● **REQUIRED ACTIONS**:
[a] Translate this sentence from the cost basis passage into Spanish: "Cost basis is the cost to originally acquire stock."
[b] In the cost basis passage, switch "2006" to "2005" and write out the part between "Years ago, my" and "account was terminated?", inclusive.
[c] Pick up the custodial account cost basis discussion from where it stops.

● **PASSAGE PROVIDED**:
______

Custodial account converted to non-custodial cost basis

Years ago, my father set up a custodial account as part of my college fund. It was a late bit of diversifying that wound up being forgotten. I’m not sure of the inception date or original investment; the oldest documentation I can get says 2006 with a different fund name. Anyway, back in 2010 the account was re-discovered and a whole new account (different account number and everything) was set up as a non-custodial, non-retirement account. Anyway, I’m finally going to need the money this year. Is my cost basis the original amount invested at the inception date in 2006 or the amount transferred to the new account when the custodial account was terminated?

The answer is probably a lot messier than the two options you’ve listed.

Cost basis is the cost to originally acquire stock. Assuming that your father transferred cash into the account in 2006 and then bought the stock there, that would be the starting point for the cost basis. If he put a little money in every month/year, then the cost basis for each lot of stock would be different.

In addition, dividends are often reinvested by buying fractional shares of a stock or fund, If so there’d a different cost basis for these additional shares.

______

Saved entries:
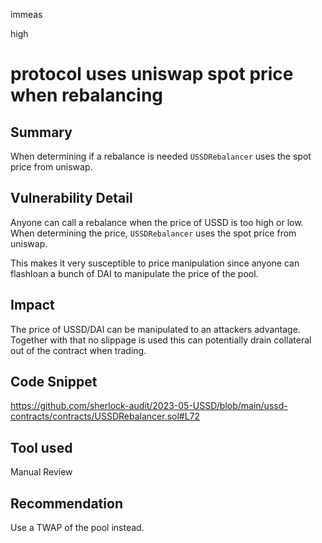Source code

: immeas

high

# protocol uses uniswap spot price when rebalancing

## Summary
When determining if a rebalance is needed `USSDRebalancer` uses the spot price from uniswap.

## Vulnerability Detail
Anyone can call a rebalance when the price of USSD is too high or low. When determining the price, `USSDRebalancer` uses the spot price from uniswap.

This makes it very susceptible to price manipulation since anyone can flashloan a bunch of DAI to manipulate the price of the pool.

## Impact
The price of USSD/DAI can be manipulated to an attackers advantage. Together with that no slippage is used this can potentially drain collateral out of the contract when trading. 

## Code Snippet
https://github.com/sherlock-audit/2023-05-USSD/blob/main/ussd-contracts/contracts/USSDRebalancer.sol#L72

## Tool used
Manual Review

## Recommendation
Use a TWAP of the pool instead.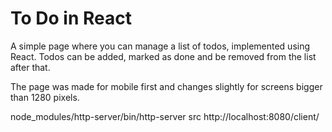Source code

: # To Do in React

A simple page where you can manage a list of todos, implemented using React.
Todos can be added, marked as done and be removed from the list after that.

The page was made for mobile first and changes slightly for screens bigger than
1280 pixels.

node_modules/http-server/bin/http-server src
http://localhost:8080/client/
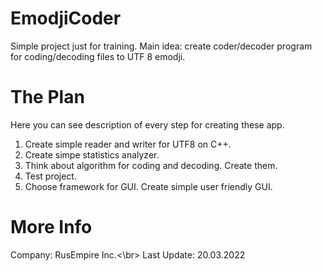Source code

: # EmodjiCoder
Simple project just for training. Main idea: create coder/decoder program for coding/decoding files to UTF 8 emodji.
# The Plan
Here you can see description of every step for creating these app.
1) Create simple reader and writer for UTF8 on C++.
2) Create simpe statistics analyzer.
3) Think about algorithm for coding and decoding. Create them.
4) Test project.
5) Choose framework for GUI. Create simple user friendly GUI.
# More Info
Company: RusEmpire Inc.<\br>
Last Update: 20.03.2022
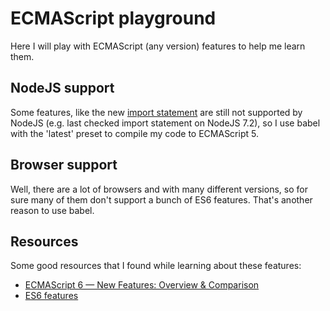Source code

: # ECMAScript playground

Here I will play with ECMAScript (any version) features to help me learn them.

## NodeJS support

Some features, like the new
[import statement](http://es6-features.org/#ValueExportImport) are still not
supported by NodeJS (e.g. last checked import statement on NodeJS 7.2), so I use
babel with the 'latest' preset to compile my code to ECMAScript 5.

## Browser support

Well, there are a lot of browsers and with many different versions, so for sure many of them don't support a bunch
of ES6 features. That's  another reason to use babel.

## Resources

Some good resources that I found while learning about these features:
* [ECMAScript 6 — New Features: Overview & Comparison](http://es6-features.org/)
* [ES6 features](https://github.com/lukehoban/es6features)
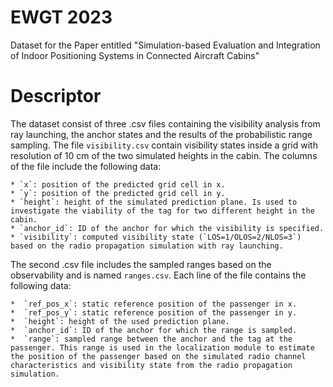 # EWGT 2023
Dataset for the Paper entitled "Simulation-based Evaluation and Integration of Indoor Positioning Systems in Connected Aircraft Cabins"

# Descriptor

The dataset consist of three .csv files containing the visibility analysis from ray launching, the anchor states and the results of the probabilistic range sampling. The file `visibility.csv` contain visibility states inside a grid with resolution of $\SI{10}{\centi \meter}$ of the two simulated heights in the cabin. The columns of the file include the following data:

    * `x`: position of the predicted grid cell in x.
    * `y`: position of the predicted grid cell in y.
    * `height`: height of the simulated prediction plane. Is used to investigate the viability of the tag for two different height in the cabin.
    * `anchor_id`: ID of the anchor for which the visibility is specified.
    * `visibility`: computed visibility state (`LOS=1/OLOS=2/NLOS=3`) based on the radio propagation simulation with ray launching.


The second .csv file includes the sampled ranges based on the observability and is named `ranges.csv`. Each line of the file contains the following data:

    *  `ref_pos_x`: static reference position of the passenger in x.
    *  `ref_pos_y`: static reference position of the passenger in y.
    *  `height`: height of the used prediction plane.
    *  `anchor_id`: ID of the anchor for which the range is sampled.
    *  `range`: sampled range between the anchor and the tag at the passenger. This range is used in the localization module to estimate the position of the passenger based on the simulated radio channel characteristics and visibility state from the radio propagation simulation.
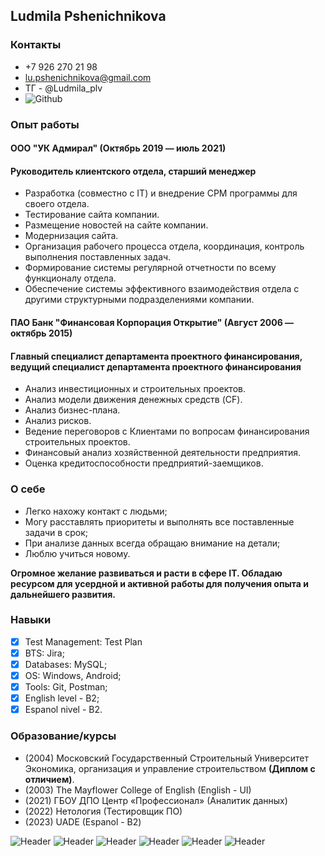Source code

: ## Ludmila Pshenichnikova

### Контакты

+ +7 926 270 21 98
+ lu.pshenichnikova@gmail.com
+ ТГ - @Ludmila_plv
+ ![Github](https://github.com/GPMila79)

### Опыт работы

#### ООО "УК Адмирал" (Октябрь 2019 — июль 2021)
#### Руководитель клиентского отдела, старший менеджер

+ Разработка (совместно с IT) и внедрение СРM программы для своего отдела.
+ Тестирование сайта компании.
+ Размещение новостей на сайте компании.
+ Модернизация сайта.
+ Организация рабочего процесса отдела, координация, контроль выполнения поставленных задач.
+ Формирование системы регулярной отчетности по всему функционалу отдела.
+ Обеспечение системы эффективного взаимодействия отдела с другими  структурными подразделениями компании.

#### ПАО Банк "Финансовая Корпорация Открытие" (Август 2006 — октябрь 2015)
#### Главный специалист департамента проектного финансирования, ведущий специалист департамента проектного финансирования

+ Анализ инвестиционных и строительных проектов.
+ Анализ модели движения денежных средств (CF).
+ Анализ бизнес-плана.
+ Анализ рисков.
+ Ведение переговоров с Клиентами по вопросам финансирования строительных проектов.
+ Финансовый анализ хозяйственной деятельности предприятия.
+ Оценка кредитоспособности предприятий-заемщиков.

### O себе

+ Легко нахожу контакт с людьми;
+ Могу расставлять приоритеты и выполнять все поставленные задачи в срок;
+ При анализе данных всегда обращаю внимание на детали;
+ Люблю учиться новому.

**Огромное желание развиваться и расти в сфере IT. Обладаю ресурсом для усердной и активной работы для получения опыта и дальнейшего развития.**

### Навыки

- [x] Test Management: Test Plan
- [x] BTS: Jira;
- [x] Databases: MySQL;
- [x] OS: Windows, Android;
- [x] Tools: Git, Postman;
- [x] English level - B2;
- [x] Espanol nivel - B2.

### Образование/курсы

+ (2004) Московский Государственный Строительный Университет
Экономика, организация и управление строительством **(Диплом с отличием)**.
+ (2003) The Mayflower College of English (English - UI)
+ (2021) ГБОУ ДПО Центр «Профессионал» (Аналитик данных)
+ (2022) Нетология (Тестировщик ПО)
+ (2023) UADE (Espanol - В2)


![Header](https://img.shields.io/badge/Postman-090909?style=for-the-badge&logo=postman&logoColor=f76935)
![Header](https://img.shields.io/badge/Jira-090909?style=for-the-badge&logo=jira&logoColor=136be1)
![Header](https://img.shields.io/badge/Github-090909?style=for-the-badge&logo=github&logoColor=8cc4d7)
![Header](https://img.shields.io/badge/Figma-090909?style=for-the-badge&logo=figma&logoColor=7d5fa6)
![Header](https://img.shields.io/badge/MySQL-090909?style=for-the-badge&logo=mysql&logoColor=00618a)
![Header](https://img.shields.io/badge/DevTools-090909?style=for-the-badge&logo=googlechrome&logoColor=2674f2)
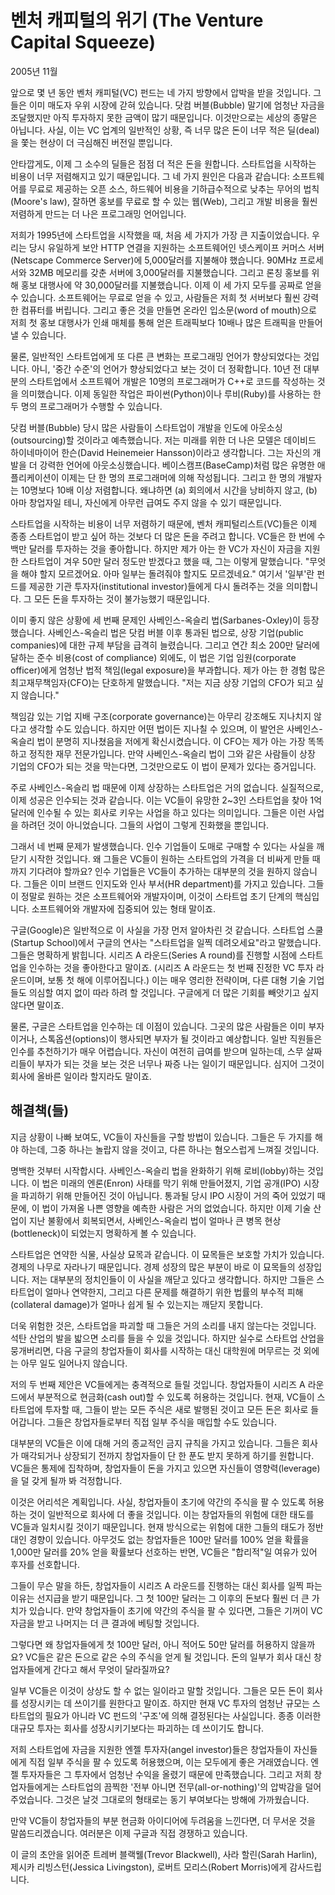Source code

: # 벤처 캐피털의 위기 (The Venture Capital Squeeze)

2005년 11월

앞으로 몇 년 동안 벤처 캐피털(VC) 펀드는 네 가지 방향에서 압박을 받을 것입니다. 그들은 이미 매도자 우위 시장에 갇혀 있습니다. 닷컴 버블(Bubble) 말기에 엄청난 자금을 조달했지만 아직 투자하지 못한 금액이 많기 때문입니다. 이것만으로는 세상의 종말은 아닙니다. 사실, 이는 VC 업계의 일반적인 상황, 즉 너무 많은 돈이 너무 적은 딜(deal)을 쫓는 현상이 더 극심해진 버전일 뿐입니다.

안타깝게도, 이제 그 소수의 딜들은 점점 더 적은 돈을 원합니다. 스타트업을 시작하는 비용이 너무 저렴해지고 있기 때문입니다. 그 네 가지 원인은 다음과 같습니다: 소프트웨어를 무료로 제공하는 오픈 소스, 하드웨어 비용을 기하급수적으로 낮추는 무어의 법칙(Moore's law), 잘하면 홍보를 무료로 할 수 있는 웹(Web), 그리고 개발 비용을 훨씬 저렴하게 만드는 더 나은 프로그래밍 언어입니다.

저희가 1995년에 스타트업을 시작했을 때, 처음 세 가지가 가장 큰 지출이었습니다. 우리는 당시 유일하게 보안 HTTP 연결을 지원하는 소프트웨어인 넷스케이프 커머스 서버(Netscape Commerce Server)에 5,000달러를 지불해야 했습니다. 90MHz 프로세서와 32MB 메모리를 갖춘 서버에 3,000달러를 지불했습니다. 그리고 론칭 홍보를 위해 홍보 대행사에 약 30,000달러를 지불했습니다. 이제 이 세 가지 모두를 공짜로 얻을 수 있습니다. 소프트웨어는 무료로 얻을 수 있고, 사람들은 저희 첫 서버보다 훨씬 강력한 컴퓨터를 버립니다. 그리고 좋은 것을 만들면 온라인 입소문(word of mouth)으로 저희 첫 홍보 대행사가 인쇄 매체를 통해 얻은 트래픽보다 10배나 많은 트래픽을 만들어낼 수 있습니다.

물론, 일반적인 스타트업에게 또 다른 큰 변화는 프로그래밍 언어가 향상되었다는 것입니다. 아니, '중간 수준'의 언어가 향상되었다고 보는 것이 더 정확합니다. 10년 전 대부분의 스타트업에서 소프트웨어 개발은 10명의 프로그래머가 C++로 코드를 작성하는 것을 의미했습니다. 이제 동일한 작업은 파이썬(Python)이나 루비(Ruby)를 사용하는 한두 명의 프로그래머가 수행할 수 있습니다.

닷컴 버블(Bubble) 당시 많은 사람들이 스타트업이 개발을 인도에 아웃소싱(outsourcing)할 것이라고 예측했습니다. 저는 미래를 위한 더 나은 모델은 데이비드 하이네마이어 한슨(David Heinemeier Hansson)이라고 생각합니다. 그는 자신의 개발을 더 강력한 언어에 아웃소싱했습니다. 베이스캠프(BaseCamp)처럼 많은 유명한 애플리케이션이 이제는 단 한 명의 프로그래머에 의해 작성됩니다. 그리고 한 명의 개발자는 10명보다 10배 이상 저렴합니다. 왜냐하면 (a) 회의에서 시간을 낭비하지 않고, (b) 아마 창업자일 테니, 자신에게 아무런 급여도 주지 않을 수 있기 때문입니다.

스타트업을 시작하는 비용이 너무 저렴하기 때문에, 벤처 캐피털리스트(VC)들은 이제 종종 스타트업이 받고 싶어 하는 것보다 더 많은 돈을 주려고 합니다. VC들은 한 번에 수백만 달러를 투자하는 것을 좋아합니다. 하지만 제가 아는 한 VC가 자신이 자금을 지원한 스타트업이 겨우 50만 달러 정도만 받겠다고 했을 때, 그는 이렇게 말했습니다. "무엇을 해야 할지 모르겠어요. 아마 일부는 돌려줘야 할지도 모르겠네요." 여기서 '일부'란 펀드를 제공한 기관 투자자(institutional investor)들에게 다시 돌려주는 것을 의미합니다. 그 모든 돈을 투자하는 것이 불가능했기 때문입니다.

이미 좋지 않은 상황에 세 번째 문제인 사베인스-옥슬리 법(Sarbanes-Oxley)이 등장했습니다. 사베인스-옥슬리 법은 닷컴 버블 이후 통과된 법으로, 상장 기업(public companies)에 대한 규제 부담을 급격히 늘렸습니다. 그리고 연간 최소 200만 달러에 달하는 준수 비용(cost of compliance) 외에도, 이 법은 기업 임원(corporate officer)에게 엄청난 법적 책임(legal exposure)을 부과합니다. 제가 아는 한 경험 많은 최고재무책임자(CFO)는 단호하게 말했습니다. "저는 지금 상장 기업의 CFO가 되고 싶지 않습니다."

책임감 있는 기업 지배 구조(corporate governance)는 아무리 강조해도 지나치지 않다고 생각할 수도 있습니다. 하지만 어떤 법이든 지나칠 수 있으며, 이 발언은 사베인스-옥슬리 법이 분명히 지나쳤음을 저에게 확신시켰습니다. 이 CFO는 제가 아는 가장 똑똑하고 정직한 재무 전문가입니다. 만약 사베인스-옥슬리 법이 그와 같은 사람들이 상장 기업의 CFO가 되는 것을 막는다면, 그것만으로도 이 법이 문제가 있다는 증거입니다.

주로 사베인스-옥슬리 법 때문에 이제 상장하는 스타트업은 거의 없습니다. 실질적으로, 이제 성공은 인수되는 것과 같습니다. 이는 VC들이 유망한 2~3인 스타트업을 찾아 1억 달러에 인수될 수 있는 회사로 키우는 사업을 하고 있다는 의미입니다. 그들은 이런 사업을 하려던 것이 아니었습니다. 그들의 사업이 그렇게 진화했을 뿐입니다.

그래서 네 번째 문제가 발생했습니다. 인수 기업들이 도매로 구매할 수 있다는 사실을 깨닫기 시작한 것입니다. 왜 그들은 VC들이 원하는 스타트업의 가격을 더 비싸게 만들 때까지 기다려야 할까요? 인수 기업들은 VC들이 추가하는 대부분의 것을 원하지 않습니다. 그들은 이미 브랜드 인지도와 인사 부서(HR department)를 가지고 있습니다. 그들이 정말로 원하는 것은 소프트웨어와 개발자이며, 이것이 스타트업 초기 단계의 핵심입니다. 소프트웨어와 개발자에 집중되어 있는 형태 말이죠.

구글(Google)은 일반적으로 이 사실을 가장 먼저 알아차린 것 같습니다. 스타트업 스쿨(Startup School)에서 구글의 연사는 "스타트업을 일찍 데려오세요"라고 말했습니다. 그들은 명확하게 밝힙니다. 시리즈 A 라운드(Series A round)를 진행할 시점에 스타트업을 인수하는 것을 좋아한다고 말이죠. (시리즈 A 라운드는 첫 번째 진정한 VC 투자 라운드이며, 보통 첫 해에 이루어집니다.) 이는 매우 영리한 전략이며, 다른 대형 기술 기업들도 의심할 여지 없이 따라 하려 할 것입니다. 구글에게 더 많은 기회를 빼앗기고 싶지 않다면 말이죠.

물론, 구글은 스타트업을 인수하는 데 이점이 있습니다. 그곳의 많은 사람들은 이미 부자이거나, 스톡옵션(options)이 행사되면 부자가 될 것이라고 예상합니다. 일반 직원들은 인수를 추천하기가 매우 어렵습니다. 자신이 여전히 급여를 받으며 일하는데, 스무 살짜리들이 부자가 되는 것을 보는 것은 너무나 짜증 나는 일이기 때문입니다. 심지어 그것이 회사에 올바른 일이라 할지라도 말이죠.

## 해결책(들)

지금 상황이 나빠 보여도, VC들이 자신들을 구할 방법이 있습니다. 그들은 두 가지를 해야 하는데, 그중 하나는 놀랍지 않을 것이고, 다른 하나는 혐오스럽게 느껴질 것입니다.

명백한 것부터 시작합시다. 사베인스-옥슬리 법을 완화하기 위해 로비(lobby)하는 것입니다. 이 법은 미래의 엔론(Enron) 사태를 막기 위해 만들어졌지, 기업 공개(IPO) 시장을 파괴하기 위해 만들어진 것이 아닙니다. 통과될 당시 IPO 시장이 거의 죽어 있었기 때문에, 이 법이 가져올 나쁜 영향을 예측한 사람은 거의 없었습니다. 하지만 이제 기술 산업이 지난 불황에서 회복되면서, 사베인스-옥슬리 법이 얼마나 큰 병목 현상(bottleneck)이 되었는지 명확하게 볼 수 있습니다.

스타트업은 연약한 식물, 사실상 묘목과 같습니다. 이 묘목들은 보호할 가치가 있습니다. 경제의 나무로 자라나기 때문입니다. 경제 성장의 많은 부분이 바로 이 묘목들의 성장입니다. 저는 대부분의 정치인들이 이 사실을 깨닫고 있다고 생각합니다. 하지만 그들은 스타트업이 얼마나 연약한지, 그리고 다른 문제를 해결하기 위한 법률의 부수적 피해(collateral damage)가 얼마나 쉽게 될 수 있는지는 깨닫지 못합니다.

더욱 위험한 것은, 스타트업을 파괴할 때 그들은 거의 소리를 내지 않는다는 것입니다. 석탄 산업의 발을 밟으면 소리를 들을 수 있을 것입니다. 하지만 실수로 스타트업 산업을 뭉개버리면, 다음 구글의 창업자들이 회사를 시작하는 대신 대학원에 머무르는 것 외에는 아무 일도 일어나지 않습니다.

저의 두 번째 제안은 VC들에게는 충격적으로 들릴 것입니다. 창업자들이 시리즈 A 라운드에서 부분적으로 현금화(cash out)할 수 있도록 허용하는 것입니다. 현재, VC들이 스타트업에 투자할 때, 그들이 받는 모든 주식은 새로 발행된 것이고 모든 돈은 회사로 들어갑니다. 그들은 창업자들로부터 직접 일부 주식을 매입할 수도 있습니다.

대부분의 VC들은 이에 대해 거의 종교적인 금지 규칙을 가지고 있습니다. 그들은 회사가 매각되거나 상장되기 전까지 창업자들이 단 한 푼도 받지 못하게 하기를 원합니다. VC들은 통제에 집착하며, 창업자들이 돈을 가지고 있으면 자신들이 영향력(leverage)을 덜 갖게 될까 봐 걱정합니다.

이것은 어리석은 계획입니다. 사실, 창업자들이 초기에 약간의 주식을 팔 수 있도록 허용하는 것이 일반적으로 회사에 더 좋을 것입니다. 이는 창업자들의 위험에 대한 태도를 VC들과 일치시킬 것이기 때문입니다. 현재 방식으로는 위험에 대한 그들의 태도가 정반대인 경향이 있습니다. 아무것도 없는 창업자들은 100만 달러를 100% 얻을 확률을 1,000만 달러를 20% 얻을 확률보다 선호하는 반면, VC들은 "합리적"일 여유가 있어 후자를 선호합니다.

그들이 무슨 말을 하든, 창업자들이 시리즈 A 라운드를 진행하는 대신 회사를 일찍 파는 이유는 선지급을 받기 때문입니다. 그 첫 100만 달러는 그 이후의 돈보다 훨씬 더 큰 가치가 있습니다. 만약 창업자들이 초기에 약간의 주식을 팔 수 있다면, 그들은 기꺼이 VC 자금을 받고 나머지는 더 큰 결과에 베팅할 것입니다.

그렇다면 왜 창업자들에게 첫 100만 달러, 아니 적어도 50만 달러를 허용하지 않을까요? VC들은 같은 돈으로 같은 수의 주식을 얻게 될 것입니다. 돈의 일부가 회사 대신 창업자들에게 간다고 해서 무엇이 달라질까요?

일부 VC들은 이것이 상상도 할 수 없는 일이라고 말할 것입니다. 그들은 모든 돈이 회사를 성장시키는 데 쓰이기를 원한다고 말이죠. 하지만 현재 VC 투자의 엄청난 규모는 스타트업의 필요가 아니라 VC 펀드의 '구조'에 의해 결정된다는 사실입니다. 종종 이러한 대규모 투자는 회사를 성장시키기보다는 파괴하는 데 쓰이기도 합니다.

저희 스타트업에 자금을 지원한 엔젤 투자자(angel investor)들은 창업자들이 자신들에게 직접 일부 주식을 팔 수 있도록 허용했으며, 이는 모두에게 좋은 거래였습니다. 엔젤 투자자들은 그 투자에서 엄청난 수익을 올렸기 때문에 만족했습니다. 그리고 저희 창업자들에게는 스타트업의 끔찍한 '전부 아니면 전무(all-or-nothing)'의 압박감을 덜어주었습니다. 그것은 날것 그대로의 형태로는 동기 부여보다는 방해에 가까웠습니다.

만약 VC들이 창업자들의 부분 현금화 아이디어에 두려움을 느낀다면, 더 무서운 것을 말씀드리겠습니다. 여러분은 이제 구글과 직접 경쟁하고 있습니다.

이 글의 초안을 읽어준 트레버 블랙웰(Trevor Blackwell), 사라 할린(Sarah Harlin), 제시카 리빙스턴(Jessica Livingston), 로버트 모리스(Robert Morris)에게 감사드립니다.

______

● **SOLVED PROBLEMS**:
[a] La base de costo es el costo de adquirir originalmente las acciones.

[b]
Years ago, my father set up a custodial account as part of my college fund. It was a late bit of diversifying that wound up being forgotten. I’m not sure of the inception date or original investment; the oldest documentation I can get says 2005 with a different fund name. Anyway, back in 2010 the account was re-discovered and a whole new account (different account number and everything) was set up as a non-custodial, non-retirement account. Anyway, I’m finally going to need the money this year. Is my cost basis the original amount invested at the inception date in 2005 or the amount transferred to the new account when the custodial account was terminated?

[c]
Anyway, the process of transferring stock from one account to another does not, by itself, affect the basis of the stock. I clarify “by itself” because sometimes people sell stock in the old account, transfer cash and then buy stock in the new account. That’s not the same thing as transferring stock directly.

dracoi nailed it in one. I’ll just add that if you cannot determine the cost basis precisely, you may be able to estimate in good faith a cost basis that the IRS will accept. It would help to know things like when your father first contributed and how much money he put in and the amount of any periodic contributions. From there, you would add in the amount of dividends or capital gains that were reinvested into new shares. Your accountant may be able to help you with this. If you have good records for at least some of the time period, you can do this a lot more accurately.

So my cost basis definitely goes back to when the account started and not when it transferred to my control? All right, that’s what I was trying to find out. I’ll see what I can find regarding paperwork, but I don’t think the total long-term capital gains is more than a couple hundred dollars. Maybe I can take the oldest statement, adjust using the since inception gain/loss percentage, and call it close enough.

Also, I think the only additions would have been dividends, as money was generally going out of accounts by then, not going in. That I’ll have going back until 2008 with the available statements online. I didn’t even get 1099-DIV most years as the total was less than $10.

Yes.

I don’t know what your statements look but I don’t think this will work. The gain or loss percent that is on the statement each year is probably the total return for the fund (or for your account). This would mean it reflects the total of dividends, distributed capital gains, and unrealized gains. Unfortunately, only the first two might affect your basis, and that is only if the amount of dividends and distributed capital gains were reinvested in more shares.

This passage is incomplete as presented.